Saved data entries:
※ ※ ※

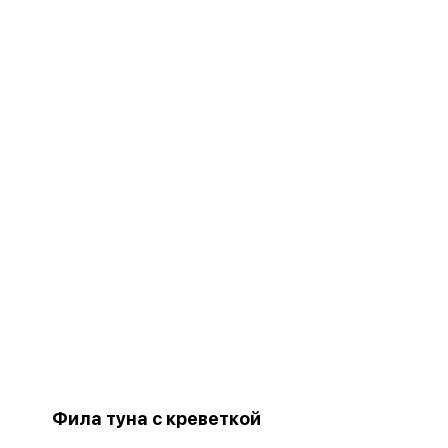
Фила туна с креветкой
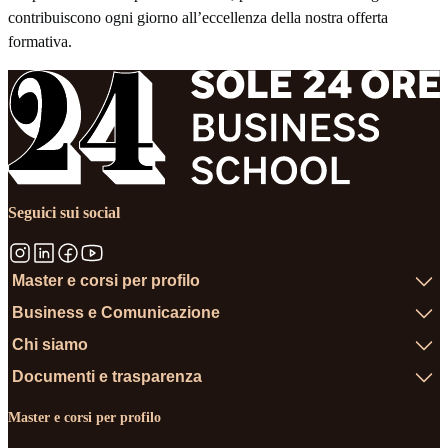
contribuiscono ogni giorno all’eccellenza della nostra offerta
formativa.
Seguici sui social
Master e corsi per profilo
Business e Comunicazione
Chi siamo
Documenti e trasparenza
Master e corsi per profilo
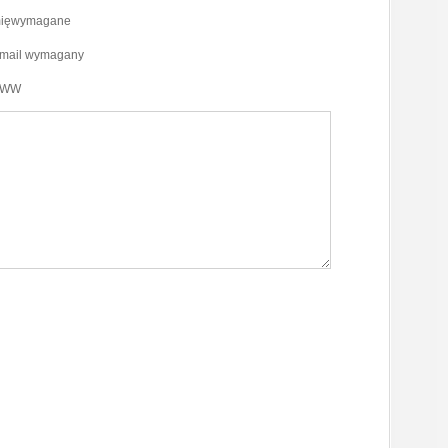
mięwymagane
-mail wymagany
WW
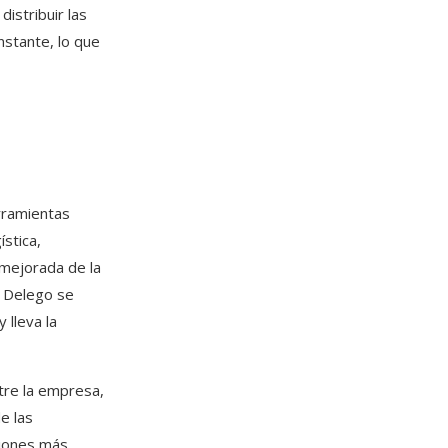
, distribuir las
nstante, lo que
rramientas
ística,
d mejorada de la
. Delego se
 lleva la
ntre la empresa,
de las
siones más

※ ※ ※

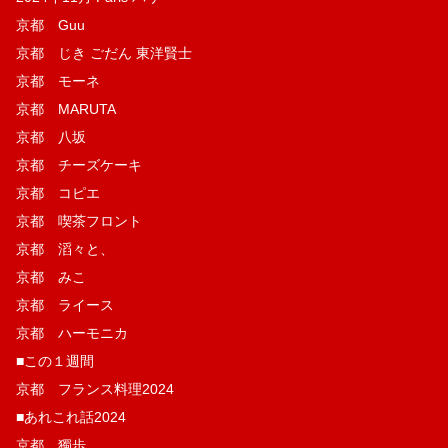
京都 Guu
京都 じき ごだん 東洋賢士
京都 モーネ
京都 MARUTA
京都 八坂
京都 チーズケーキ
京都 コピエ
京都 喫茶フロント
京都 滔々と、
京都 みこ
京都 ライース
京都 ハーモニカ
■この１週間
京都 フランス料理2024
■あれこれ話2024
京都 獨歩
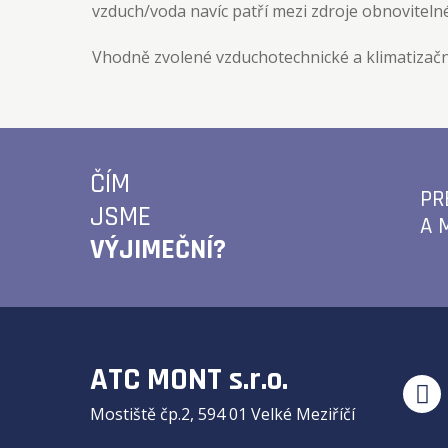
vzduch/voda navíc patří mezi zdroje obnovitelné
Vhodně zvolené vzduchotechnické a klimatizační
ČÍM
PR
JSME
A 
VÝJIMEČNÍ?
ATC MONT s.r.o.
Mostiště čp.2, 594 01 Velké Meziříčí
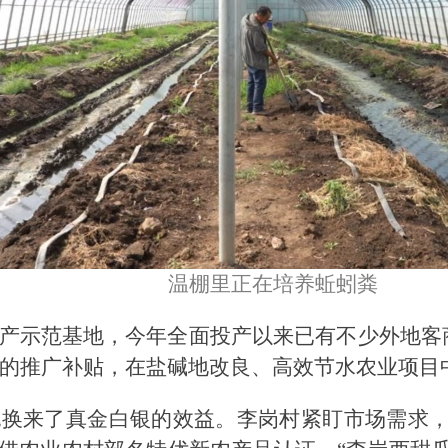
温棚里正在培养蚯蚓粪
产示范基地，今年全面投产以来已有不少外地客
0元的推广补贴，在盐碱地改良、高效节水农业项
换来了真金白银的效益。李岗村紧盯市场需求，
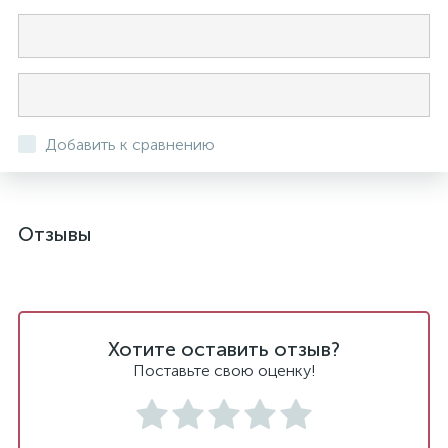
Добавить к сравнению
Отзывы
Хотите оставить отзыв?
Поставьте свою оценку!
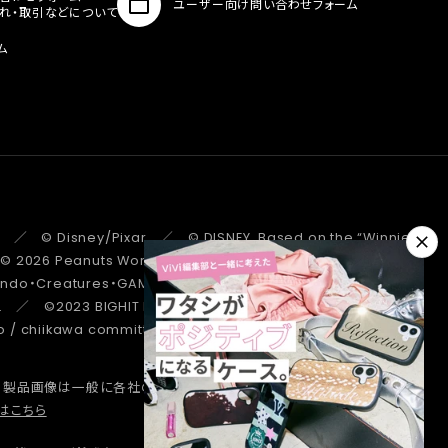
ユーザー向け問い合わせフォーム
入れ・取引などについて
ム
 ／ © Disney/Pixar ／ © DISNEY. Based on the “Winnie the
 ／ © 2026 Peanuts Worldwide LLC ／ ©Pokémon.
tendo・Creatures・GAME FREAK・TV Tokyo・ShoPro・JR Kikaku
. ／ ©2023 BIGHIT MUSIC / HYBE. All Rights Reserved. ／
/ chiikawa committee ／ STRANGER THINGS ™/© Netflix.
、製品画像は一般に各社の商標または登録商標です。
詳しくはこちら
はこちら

※ ※ ※

What are the lines in the records above, word for word, from the one containing "Фила туна с креветкой" through the one containing "nstante, lo que", both ends included and pictures left out?

#### TASK ANSWER
Фила туна с креветкой
contribuiscono ogni giorno all’eccellenza della nostra offerta
formativa.
Seguici sui social
Master e corsi per profilo
Business e Comunicazione
Chi siamo
Documenti e trasparenza
Master e corsi per profilo
mięwymagane
-mail wymagany
WW
, distribuir las
nstante, lo que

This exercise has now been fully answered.